Les organismes de contrôle paraguayens ont décidé d'intensifier la surveillance des investisseurs en cryptomonnaies en mars, après que la Direction nationale des recettes fiscales (DNIT) a publié le Résolution générale n° 47 pour forcer déclaration du solde et de l’adresse des actifs numériques.
Les experts analysent cette exigence avec une profonde préoccupation quant aux droits individuels. Fernando Arriola, PDG de BC Mining, a publié mardi (7) un texte contenant des avertissements sur les risques liés à cette collecte de données étatiques.
Selon l'évaluation de l'exécutif, les normes créent obligations portant atteinte à la vie privée. En effet, les utilisateurs de Bitcoin devront déclarer les clés publiques et compléter les traces de leurs transactions financières.
🟠Recevez des conseils Bitcoin des plus grands experts du marché.
De plus, la règle détermine l'envoi de données précises sur la date et l'heure de chaque opération effectuée. Les bureaucrates exigent la valeur brute des échanges exprimée en dollars et les frais de transaction payés.
Les réglementations excluent les monnaies émises par les banques centrales et les instruments financiers traditionnels. Revenue Target est limité aux actifs basés sur des systèmes de grand livre distribué protégés par cryptographie.
Risques d'atteinte à la vie privée au Paraguay, prévient l'exécutif
Une autre exigence imposée par la commune consiste à transmettre le code identifiant unique pour chaque mouvement. Ce détail supprime la vie privée des citoyens lorsqu'ils utilisent la technologie blockchain dans leur routine.

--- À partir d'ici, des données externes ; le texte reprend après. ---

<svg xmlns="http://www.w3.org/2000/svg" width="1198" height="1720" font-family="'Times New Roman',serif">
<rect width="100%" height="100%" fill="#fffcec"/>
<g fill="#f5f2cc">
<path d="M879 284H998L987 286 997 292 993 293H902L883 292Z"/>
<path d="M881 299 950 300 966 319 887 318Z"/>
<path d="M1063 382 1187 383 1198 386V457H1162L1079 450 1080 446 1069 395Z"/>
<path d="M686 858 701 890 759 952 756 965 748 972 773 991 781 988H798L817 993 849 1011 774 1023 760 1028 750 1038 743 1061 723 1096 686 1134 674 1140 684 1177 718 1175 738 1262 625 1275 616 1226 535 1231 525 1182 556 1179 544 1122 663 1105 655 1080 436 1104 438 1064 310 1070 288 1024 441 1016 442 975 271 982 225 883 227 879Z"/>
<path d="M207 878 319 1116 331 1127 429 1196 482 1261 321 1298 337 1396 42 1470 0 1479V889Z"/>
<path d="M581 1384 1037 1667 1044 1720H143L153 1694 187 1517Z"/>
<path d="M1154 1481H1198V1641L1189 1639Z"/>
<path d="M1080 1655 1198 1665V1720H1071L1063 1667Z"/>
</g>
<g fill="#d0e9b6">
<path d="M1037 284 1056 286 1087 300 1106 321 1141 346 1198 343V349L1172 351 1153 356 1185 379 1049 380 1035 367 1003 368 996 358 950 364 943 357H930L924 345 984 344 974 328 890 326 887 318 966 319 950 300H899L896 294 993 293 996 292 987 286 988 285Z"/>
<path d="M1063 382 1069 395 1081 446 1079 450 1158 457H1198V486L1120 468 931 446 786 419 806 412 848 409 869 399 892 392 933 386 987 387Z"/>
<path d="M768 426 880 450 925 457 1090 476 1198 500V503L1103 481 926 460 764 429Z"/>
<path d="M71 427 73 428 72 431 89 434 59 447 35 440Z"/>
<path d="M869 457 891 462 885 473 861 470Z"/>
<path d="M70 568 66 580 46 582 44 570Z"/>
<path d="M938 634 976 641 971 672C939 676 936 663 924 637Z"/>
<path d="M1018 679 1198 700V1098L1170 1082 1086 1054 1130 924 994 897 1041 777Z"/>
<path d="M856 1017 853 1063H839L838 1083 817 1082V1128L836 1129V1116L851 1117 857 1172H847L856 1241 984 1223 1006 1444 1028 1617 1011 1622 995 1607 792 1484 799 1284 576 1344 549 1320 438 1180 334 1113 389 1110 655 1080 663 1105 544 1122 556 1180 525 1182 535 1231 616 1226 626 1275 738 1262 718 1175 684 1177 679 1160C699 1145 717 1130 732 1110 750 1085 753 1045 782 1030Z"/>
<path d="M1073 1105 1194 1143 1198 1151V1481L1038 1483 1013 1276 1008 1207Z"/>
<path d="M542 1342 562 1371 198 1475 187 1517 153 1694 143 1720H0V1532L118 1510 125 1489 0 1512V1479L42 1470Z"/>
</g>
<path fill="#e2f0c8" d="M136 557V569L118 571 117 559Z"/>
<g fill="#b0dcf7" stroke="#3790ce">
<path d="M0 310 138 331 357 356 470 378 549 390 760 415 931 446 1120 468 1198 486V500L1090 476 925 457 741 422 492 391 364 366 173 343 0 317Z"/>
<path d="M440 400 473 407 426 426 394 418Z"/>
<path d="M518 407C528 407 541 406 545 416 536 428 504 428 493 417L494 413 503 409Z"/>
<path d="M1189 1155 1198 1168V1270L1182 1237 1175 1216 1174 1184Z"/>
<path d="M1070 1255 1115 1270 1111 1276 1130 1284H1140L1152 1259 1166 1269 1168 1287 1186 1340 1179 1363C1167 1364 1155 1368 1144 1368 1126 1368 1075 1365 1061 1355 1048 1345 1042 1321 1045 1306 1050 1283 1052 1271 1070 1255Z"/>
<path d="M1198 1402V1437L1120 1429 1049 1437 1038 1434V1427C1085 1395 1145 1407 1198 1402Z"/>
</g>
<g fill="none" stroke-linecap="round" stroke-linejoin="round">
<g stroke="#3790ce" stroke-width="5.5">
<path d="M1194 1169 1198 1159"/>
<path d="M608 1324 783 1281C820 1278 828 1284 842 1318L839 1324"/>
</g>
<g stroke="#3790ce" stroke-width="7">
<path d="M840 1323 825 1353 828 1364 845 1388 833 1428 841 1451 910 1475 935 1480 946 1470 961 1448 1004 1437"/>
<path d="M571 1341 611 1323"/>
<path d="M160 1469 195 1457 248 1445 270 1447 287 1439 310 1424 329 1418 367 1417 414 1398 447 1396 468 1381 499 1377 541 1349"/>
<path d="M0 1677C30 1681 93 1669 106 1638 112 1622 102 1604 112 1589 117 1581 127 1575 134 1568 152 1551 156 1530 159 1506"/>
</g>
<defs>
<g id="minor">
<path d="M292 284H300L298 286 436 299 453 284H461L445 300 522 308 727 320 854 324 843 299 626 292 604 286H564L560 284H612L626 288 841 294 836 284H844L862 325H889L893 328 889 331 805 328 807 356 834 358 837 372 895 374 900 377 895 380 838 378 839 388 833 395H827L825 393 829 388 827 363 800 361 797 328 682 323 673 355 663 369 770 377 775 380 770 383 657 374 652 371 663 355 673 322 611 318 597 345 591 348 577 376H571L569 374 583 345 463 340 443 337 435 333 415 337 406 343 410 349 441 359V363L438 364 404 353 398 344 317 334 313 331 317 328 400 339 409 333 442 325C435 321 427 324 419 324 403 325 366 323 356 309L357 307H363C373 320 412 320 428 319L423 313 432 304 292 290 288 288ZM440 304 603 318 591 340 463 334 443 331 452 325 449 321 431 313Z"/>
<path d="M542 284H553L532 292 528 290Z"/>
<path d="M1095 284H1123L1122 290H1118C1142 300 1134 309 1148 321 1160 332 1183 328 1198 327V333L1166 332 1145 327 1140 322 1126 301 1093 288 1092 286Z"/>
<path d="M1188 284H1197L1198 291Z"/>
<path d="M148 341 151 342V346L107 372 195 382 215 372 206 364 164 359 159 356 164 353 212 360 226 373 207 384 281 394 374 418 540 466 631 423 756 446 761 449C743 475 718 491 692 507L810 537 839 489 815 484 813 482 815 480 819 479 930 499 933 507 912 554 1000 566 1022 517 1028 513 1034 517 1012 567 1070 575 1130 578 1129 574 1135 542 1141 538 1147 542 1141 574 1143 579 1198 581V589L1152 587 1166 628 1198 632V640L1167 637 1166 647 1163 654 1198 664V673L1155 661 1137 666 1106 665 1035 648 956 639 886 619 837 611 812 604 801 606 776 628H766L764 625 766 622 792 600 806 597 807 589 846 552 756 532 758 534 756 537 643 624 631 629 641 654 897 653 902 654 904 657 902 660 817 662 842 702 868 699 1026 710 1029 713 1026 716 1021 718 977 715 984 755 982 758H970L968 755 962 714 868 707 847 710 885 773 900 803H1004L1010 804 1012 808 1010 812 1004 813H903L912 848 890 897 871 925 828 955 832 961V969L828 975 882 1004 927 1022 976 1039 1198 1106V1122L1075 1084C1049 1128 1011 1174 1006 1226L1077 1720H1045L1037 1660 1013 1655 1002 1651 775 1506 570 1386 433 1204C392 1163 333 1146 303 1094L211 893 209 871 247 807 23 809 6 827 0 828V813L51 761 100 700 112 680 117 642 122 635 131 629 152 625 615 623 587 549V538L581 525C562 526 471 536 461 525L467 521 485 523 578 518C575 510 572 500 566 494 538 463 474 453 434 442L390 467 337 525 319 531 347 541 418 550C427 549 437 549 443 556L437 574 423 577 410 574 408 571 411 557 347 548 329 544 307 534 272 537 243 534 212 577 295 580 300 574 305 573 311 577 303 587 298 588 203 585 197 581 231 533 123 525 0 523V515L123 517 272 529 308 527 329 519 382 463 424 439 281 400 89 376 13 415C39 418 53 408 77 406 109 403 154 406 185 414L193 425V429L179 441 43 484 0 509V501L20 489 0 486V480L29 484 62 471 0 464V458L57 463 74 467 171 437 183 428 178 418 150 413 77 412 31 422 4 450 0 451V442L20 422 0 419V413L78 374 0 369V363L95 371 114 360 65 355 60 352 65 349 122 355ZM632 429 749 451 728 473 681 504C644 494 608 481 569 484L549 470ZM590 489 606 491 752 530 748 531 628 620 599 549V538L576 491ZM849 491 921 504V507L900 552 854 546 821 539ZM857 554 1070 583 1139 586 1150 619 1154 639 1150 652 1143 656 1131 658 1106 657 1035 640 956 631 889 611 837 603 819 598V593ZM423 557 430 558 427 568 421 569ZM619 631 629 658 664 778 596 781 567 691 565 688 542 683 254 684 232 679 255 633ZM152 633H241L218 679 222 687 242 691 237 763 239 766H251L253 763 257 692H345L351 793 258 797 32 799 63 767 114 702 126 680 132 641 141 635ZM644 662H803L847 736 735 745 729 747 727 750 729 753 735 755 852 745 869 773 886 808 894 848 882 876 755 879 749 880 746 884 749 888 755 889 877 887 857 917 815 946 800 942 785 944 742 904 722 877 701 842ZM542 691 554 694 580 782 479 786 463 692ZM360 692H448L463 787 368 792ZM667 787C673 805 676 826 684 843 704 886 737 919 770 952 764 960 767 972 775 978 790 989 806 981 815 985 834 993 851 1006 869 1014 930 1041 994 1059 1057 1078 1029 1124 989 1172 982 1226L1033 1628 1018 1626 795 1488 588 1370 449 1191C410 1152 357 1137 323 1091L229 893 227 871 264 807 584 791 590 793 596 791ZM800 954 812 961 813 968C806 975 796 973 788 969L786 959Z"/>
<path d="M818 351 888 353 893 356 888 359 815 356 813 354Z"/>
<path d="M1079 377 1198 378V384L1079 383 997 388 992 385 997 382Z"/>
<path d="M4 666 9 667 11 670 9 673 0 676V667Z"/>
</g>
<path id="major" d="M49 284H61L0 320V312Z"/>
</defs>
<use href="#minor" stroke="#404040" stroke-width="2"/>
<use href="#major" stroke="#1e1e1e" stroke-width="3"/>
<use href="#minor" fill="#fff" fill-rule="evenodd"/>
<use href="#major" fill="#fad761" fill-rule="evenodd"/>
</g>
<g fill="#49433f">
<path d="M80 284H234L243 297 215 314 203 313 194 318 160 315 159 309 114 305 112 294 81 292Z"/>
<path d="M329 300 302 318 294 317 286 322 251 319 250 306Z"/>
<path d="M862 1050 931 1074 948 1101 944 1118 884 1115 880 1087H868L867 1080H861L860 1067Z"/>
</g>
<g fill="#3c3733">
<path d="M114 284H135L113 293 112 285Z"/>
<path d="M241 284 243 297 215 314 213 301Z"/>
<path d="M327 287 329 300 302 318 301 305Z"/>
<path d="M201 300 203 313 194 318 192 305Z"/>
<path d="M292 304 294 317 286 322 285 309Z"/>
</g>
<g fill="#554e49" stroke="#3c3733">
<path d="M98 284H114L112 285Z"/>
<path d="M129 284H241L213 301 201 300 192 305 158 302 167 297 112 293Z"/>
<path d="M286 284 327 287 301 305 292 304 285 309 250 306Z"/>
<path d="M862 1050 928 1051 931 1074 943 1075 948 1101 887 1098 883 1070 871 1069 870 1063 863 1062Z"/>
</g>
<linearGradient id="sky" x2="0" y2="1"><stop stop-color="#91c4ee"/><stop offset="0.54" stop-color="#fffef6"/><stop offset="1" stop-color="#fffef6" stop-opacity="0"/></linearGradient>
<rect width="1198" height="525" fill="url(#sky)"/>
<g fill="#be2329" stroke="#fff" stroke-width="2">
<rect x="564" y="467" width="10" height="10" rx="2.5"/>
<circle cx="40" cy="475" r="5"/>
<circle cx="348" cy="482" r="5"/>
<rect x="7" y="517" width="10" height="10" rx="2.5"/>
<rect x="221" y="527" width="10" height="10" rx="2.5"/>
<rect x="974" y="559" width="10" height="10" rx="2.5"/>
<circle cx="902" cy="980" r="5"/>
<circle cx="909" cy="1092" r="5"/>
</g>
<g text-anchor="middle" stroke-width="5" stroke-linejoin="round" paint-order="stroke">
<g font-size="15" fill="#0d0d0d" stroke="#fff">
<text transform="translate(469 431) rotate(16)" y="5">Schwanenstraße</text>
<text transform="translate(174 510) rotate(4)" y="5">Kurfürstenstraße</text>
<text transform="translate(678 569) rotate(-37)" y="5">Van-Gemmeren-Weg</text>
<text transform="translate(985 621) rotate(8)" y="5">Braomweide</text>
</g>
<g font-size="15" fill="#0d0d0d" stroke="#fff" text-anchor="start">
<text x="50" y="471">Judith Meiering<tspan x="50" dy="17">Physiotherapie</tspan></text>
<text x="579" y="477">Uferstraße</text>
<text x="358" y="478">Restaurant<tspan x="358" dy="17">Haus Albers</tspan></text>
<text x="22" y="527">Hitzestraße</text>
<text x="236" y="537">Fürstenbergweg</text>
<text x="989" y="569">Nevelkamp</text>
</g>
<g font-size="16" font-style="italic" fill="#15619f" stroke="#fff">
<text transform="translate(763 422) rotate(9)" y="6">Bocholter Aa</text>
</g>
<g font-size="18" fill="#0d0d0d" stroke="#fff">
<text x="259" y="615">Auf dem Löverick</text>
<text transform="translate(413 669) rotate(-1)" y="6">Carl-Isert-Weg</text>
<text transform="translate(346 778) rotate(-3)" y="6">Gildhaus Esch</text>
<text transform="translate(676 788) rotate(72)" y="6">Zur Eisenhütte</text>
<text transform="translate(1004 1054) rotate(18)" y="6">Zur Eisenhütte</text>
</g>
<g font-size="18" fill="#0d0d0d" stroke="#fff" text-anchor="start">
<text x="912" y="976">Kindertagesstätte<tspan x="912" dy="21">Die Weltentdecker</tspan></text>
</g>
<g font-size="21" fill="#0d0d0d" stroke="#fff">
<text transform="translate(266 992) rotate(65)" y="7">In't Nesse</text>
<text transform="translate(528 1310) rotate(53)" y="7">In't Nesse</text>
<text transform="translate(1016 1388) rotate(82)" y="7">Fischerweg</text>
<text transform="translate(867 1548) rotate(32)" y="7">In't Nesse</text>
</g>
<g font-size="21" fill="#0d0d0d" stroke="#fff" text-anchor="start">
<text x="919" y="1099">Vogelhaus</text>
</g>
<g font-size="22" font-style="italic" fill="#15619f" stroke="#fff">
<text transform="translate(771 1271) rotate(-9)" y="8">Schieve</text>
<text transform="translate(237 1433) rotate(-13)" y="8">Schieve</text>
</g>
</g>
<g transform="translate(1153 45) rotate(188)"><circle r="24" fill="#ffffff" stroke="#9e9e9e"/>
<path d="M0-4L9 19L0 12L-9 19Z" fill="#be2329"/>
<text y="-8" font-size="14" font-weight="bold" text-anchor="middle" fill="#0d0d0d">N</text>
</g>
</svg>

Les activités soumises au contrôle du gouvernement comprennent l’achat, la vente, la détention et le transfert d’actifs cryptographiques. Les procédés miniers, les dépôts de revenus et les prêts font également partie de la liste obligatoire établie par le fisc.
Révéler les clés du portefeuille vous permet de suivre publiquement tout le capital d'un individu. Arriola souligne le risque qu’un tel niveau de transparence forcée expose les gens à des crimes violents et à l’extorsion.
Les pays européens ont déjà enregistré des fuites d'enregistrements associés à des comptes de courtage. Les criminels ont utilisé ces listes pour orchestrer des enlèvements contre les détenteurs de gros volumes de crypto-monnaies.
L’écosystème monétaire ne dispose pas de mécanismes de rétrofacturation pour les transactions effectuées sous menace physique. En conséquence, l’investisseur se retrouve vulnérable, sans aucune chance de bloquer les transferts de fonds sous la contrainte criminelle.
Fardeau bureaucratique sur le marché
Les fuites provenant des bases étatiques se produisent fréquemment dans plusieurs pays du monde. La remise des clés privées à l'État constitue donc un danger pour la sécurité personnelle de chaque citoyen, selon l'auteur du texte publié sur le site ABC.
Outre le risque sécuritaire, Arriola critique le fardeau réglementaire imposé aux entreprises. Les entreprises du secteur envoient déjà des rapports au Secrétariat pour la prévention du blanchiment d'argent ou de biens (Seprelad).
Exiger des soumissions supplémentaires de formulaires au DNIT chevauche les tâches et étouffe le marché libre et les représentants de la Chambre paraguayenne des technologies financières tentent de promouvoir des réunions pour aligner les critères de perception des impôts.
Ils cherchent à construire des règles claires capables de ne pas nuire à l’évolution organique de la technologie blockchain. Les transactions financières à travers la frontière paraguayenne avec des crypto-monnaies atteignent 5 milliards de dollars chaque année.
Les personnes dont le chiffre d’affaires annuel est supérieur à 5 000 $ US entrent dans le réseau réglementaire. Les personnes physiques sans aucune forme de société sont soumises à l'obligation de transmettre des données personnelles à l'administration fiscale.
Les échanges centralisés et même les protocoles décentralisés entrent dans le champ d’application de la résolution. Les plateformes sans siège dans le pays voisin génèrent également des obligations de déclaration pour les citoyens paraguayens.
Les citoyens couverts par les règles doivent adhérer au registre unique des contribuables dans la nouvelle catégorie. Ils devront remettre les informations au cours du troisième mois après la fin de chaque exercice financier.
De cette manière, des taxes commencent à s'appliquer à partir de 2026. Les échecs dans ce transfert entraînent des amendes d'un million de ₲ pour les livraisons tardives.
Arriola conclut son texte en affirmant que la coercition éloigne les investisseurs des formalités, car la crainte de voir le solde exposé l'emporte sur les avantages de l'enregistrement auprès des autorités gouvernementales paraguayennes.